Oltre 63.700 morti a Gaza, 2.014 assassinati in cerca di aiuti umanitari, senza contare coloro i cui corpi giacciono ancora sotto le macerie provocate dalle bombe sioniste, che hanno reso invivibile la striscia di Gaza. Israele controlla ogni caloria in entrata, mentre produce una carestia artificiale, il cui scopo dichiarato è l’estinzione del popolo palestinese. 

"Il sionismo come appropriazione dell'ebraicità". La Stella di David è ben visibile sui carri armati che bombardano Gaza senza pietà in una guerra del tutto asimmetrica, mentre i rabbini ebrei ortodossi e i giovani statunitensi sono arrestati a New York per aver protestato contro il genocidio. Il sionismo impiega i simboli ebraici millenari, trasformandoli in simboli di uno Stato coloniale, che poco ha a che fare con l’ebraismo, che presenta molteplici tendenze. Migliaia di rabbini condannano le azioni israeliane, considerandole contrarie ai valori ebraici fondamentali. La classe dirigente sionista li accusa paradossalmente di antisemitismo, ignorando che anche gli arabi sono semiti in senso etnico-linguistico. 

L’importanza dell’analisi di Marx sta nel fatto che non esamina in senso moralistico le azioni di guerra sioniste, condannandole semplicemente come violazione di valori; egli mostra come esse sono generate dallo stesso sistema capitalistico, che per mantenersi in vita ha bisogno dell’espansione coloniale e dell’imperialismo, nel caso di Israele statunitense. Pertanto,  possiamo considerare "Gaza come un laboratorio del capitalismo globale", in cui ogni giorno si verifica sul terreno il funzionamento di un’arma. Non sono chiacchere: Israele ha esportato tecnologia "collaudata in combattimento" in 134 paesi. Ogni bambino assassinato testa un'arma; ogni famiglia sterminata perfeziona un algoritmo. Iron Dome, nonostante sia stato violato in molte occasioni, è diventato il sistema antimissile più venduto al mondo.
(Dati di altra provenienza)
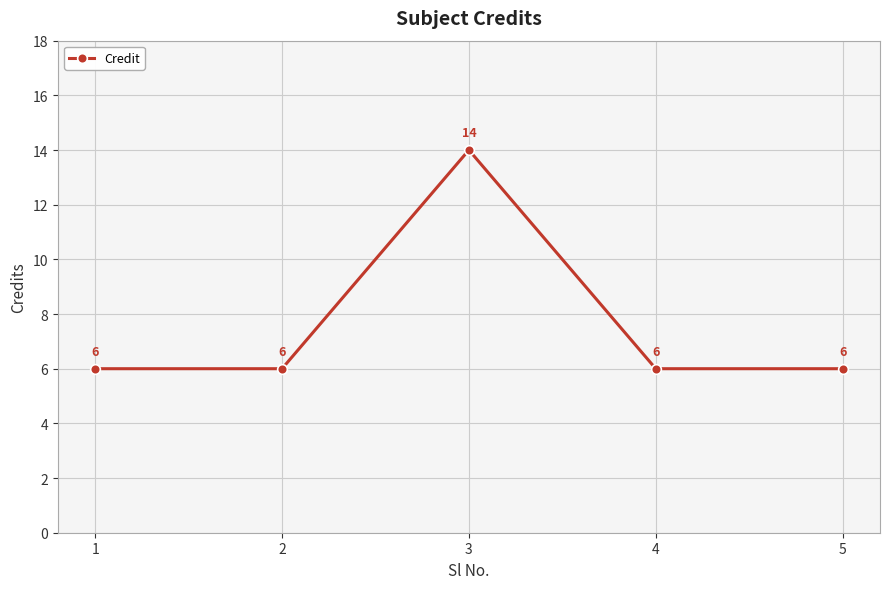

Read the value at 1.

6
Nel 2025 lo Stato sionista, grazie a chi lo finanzia, ha esportato 8,2 miliardi di dollari di sistemi di sorveglianza. Ogni tecnica testata sui palestinesi viene poi utilizzata contro i lavoratori in tutto il mondo, anche in quei paesi che con vuote chiacchere sacralizzano i cosiddetti diritti umani, accusando i regimi autoritari di non rispettarli. Questi sono i paradossi dell’attuale sistema economico-sociale.